The groups involved, in addition to Microsoft, include the European Publishers Council (EPC), News Media Europe (NME), European Newspaper Publishers’ Association (ENPA), and European Magazine Media Association (EMMA).

Earlier this month, Microsoft began lobbying for other countries to follow Australia's lead in calling for news outlets to be paid for articles published online in the United States, Canada, the European Union, and other countries.

EU Digital Single Market Copyright Directive comes into play in June.

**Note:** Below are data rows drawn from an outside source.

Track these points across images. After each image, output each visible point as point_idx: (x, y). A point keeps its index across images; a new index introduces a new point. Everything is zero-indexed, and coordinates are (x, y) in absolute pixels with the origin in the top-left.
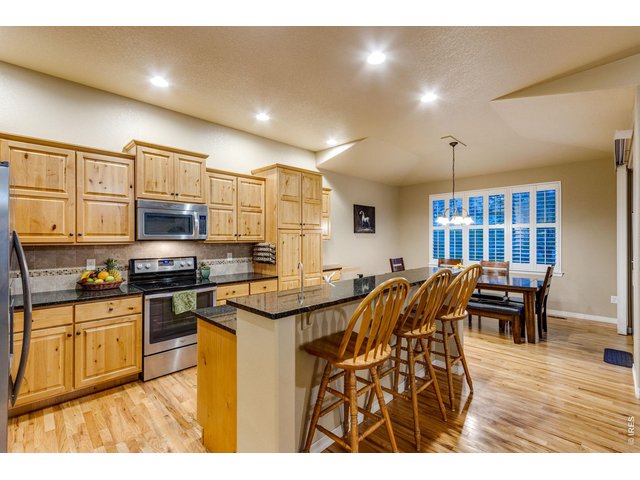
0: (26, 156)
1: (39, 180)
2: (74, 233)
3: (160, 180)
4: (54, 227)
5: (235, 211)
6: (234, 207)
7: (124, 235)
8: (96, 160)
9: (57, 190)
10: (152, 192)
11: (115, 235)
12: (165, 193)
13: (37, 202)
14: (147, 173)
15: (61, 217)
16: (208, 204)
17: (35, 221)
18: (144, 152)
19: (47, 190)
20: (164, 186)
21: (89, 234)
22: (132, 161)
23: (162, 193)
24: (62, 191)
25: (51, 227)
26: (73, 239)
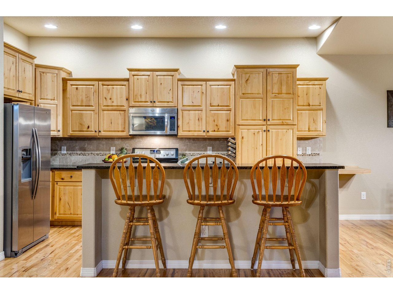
0: (77, 88)
1: (82, 101)
2: (97, 130)
3: (143, 93)
4: (88, 127)
5: (204, 111)
6: (203, 107)
7: (123, 131)
8: (108, 85)
9: (90, 106)
10: (138, 102)
11: (118, 131)
12: (147, 102)
13: (81, 113)
14: (135, 89)
15: (92, 121)
16: (180, 107)
17: (81, 124)
18: (133, 75)
19: (86, 106)
20: (146, 97)
21: (105, 131)
22: (127, 82)
23: (145, 102)
24: (92, 106)
25: (87, 127)
26: (97, 134)
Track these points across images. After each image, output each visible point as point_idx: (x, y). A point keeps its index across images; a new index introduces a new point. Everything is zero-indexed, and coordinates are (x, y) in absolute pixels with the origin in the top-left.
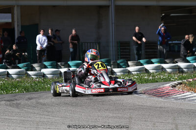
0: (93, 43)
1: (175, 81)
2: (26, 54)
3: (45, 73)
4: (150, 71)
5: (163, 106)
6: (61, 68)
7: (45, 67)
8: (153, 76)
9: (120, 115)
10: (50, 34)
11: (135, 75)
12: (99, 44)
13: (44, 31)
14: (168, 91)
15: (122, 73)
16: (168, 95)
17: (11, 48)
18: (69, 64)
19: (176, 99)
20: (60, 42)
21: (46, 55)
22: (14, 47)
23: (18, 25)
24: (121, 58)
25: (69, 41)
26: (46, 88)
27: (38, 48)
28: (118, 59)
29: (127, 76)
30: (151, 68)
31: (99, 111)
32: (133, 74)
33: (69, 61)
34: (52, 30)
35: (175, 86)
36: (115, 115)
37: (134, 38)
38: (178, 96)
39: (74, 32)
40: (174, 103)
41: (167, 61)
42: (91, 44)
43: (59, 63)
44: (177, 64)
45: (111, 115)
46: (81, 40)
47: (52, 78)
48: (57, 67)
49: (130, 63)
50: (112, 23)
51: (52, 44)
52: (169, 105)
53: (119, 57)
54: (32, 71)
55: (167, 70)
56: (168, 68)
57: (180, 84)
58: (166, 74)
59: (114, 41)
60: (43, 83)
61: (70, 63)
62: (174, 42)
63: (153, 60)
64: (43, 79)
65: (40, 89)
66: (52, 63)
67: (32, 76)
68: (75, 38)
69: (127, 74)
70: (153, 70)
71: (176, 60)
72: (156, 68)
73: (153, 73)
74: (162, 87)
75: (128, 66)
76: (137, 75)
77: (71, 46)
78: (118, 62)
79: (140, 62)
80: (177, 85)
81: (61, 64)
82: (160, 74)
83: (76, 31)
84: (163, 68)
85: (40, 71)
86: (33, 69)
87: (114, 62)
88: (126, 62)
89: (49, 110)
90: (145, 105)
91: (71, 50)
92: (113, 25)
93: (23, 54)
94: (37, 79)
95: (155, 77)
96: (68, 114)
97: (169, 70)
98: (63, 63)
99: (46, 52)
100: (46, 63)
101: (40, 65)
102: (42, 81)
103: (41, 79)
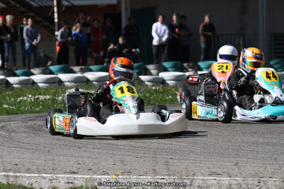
0: (234, 35)
2: (138, 50)
3: (165, 78)
6: (188, 71)
7: (165, 70)
9: (274, 141)
10: (175, 22)
12: (244, 36)
13: (164, 18)
17: (116, 43)
18: (199, 66)
20: (187, 33)
21: (166, 52)
22: (121, 40)
23: (126, 9)
24: (276, 58)
26: (166, 100)
27: (155, 42)
28: (271, 59)
31: (244, 134)
34: (178, 16)
36: (266, 141)
39: (207, 19)
42: (232, 36)
43: (185, 65)
45: (261, 140)
47: (175, 87)
48: (183, 69)
50: (263, 7)
51: (177, 37)
54: (145, 75)
60: (161, 93)
61: (202, 64)
66: (175, 64)
67: (147, 83)
68: (209, 27)
77: (202, 39)
81: (188, 65)
83: (210, 18)
85: (158, 75)
86: (147, 72)
91: (203, 45)
92: (265, 9)
93: (134, 50)
94: (154, 88)
98: (191, 64)
99: (166, 48)
100: (166, 64)
102: (161, 89)
103: (159, 88)
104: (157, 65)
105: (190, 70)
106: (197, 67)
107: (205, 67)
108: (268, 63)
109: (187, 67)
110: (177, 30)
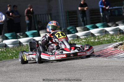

The solution the group is working on mandates payments for the use of press publishers’ content by these gatekeepers and include arbitration provisions, to ensure that fair agreements are negotiated.

The coalition wants European authorities to consider the Australian model that enables an arbitration panel to establish a fair price based on an assessment of the benefits from having the news content included on their platforms, the costs of producing the content, and any burden the amount would place on the platforms.

EPC, NME, ENPA, EMMA, and Microsoft call for arbitration to be implemented in European or national law that requires search engines and media platforms that aggregate news pay for content based on the Publisher‘s Right set out in Directive 2019/790.

The group asks for proposals made by several Members of the European Parliament to introduce a final arbitration into relevant regulation in an event to prevent undermining the scope of the publishers’ right and to create legal certainty.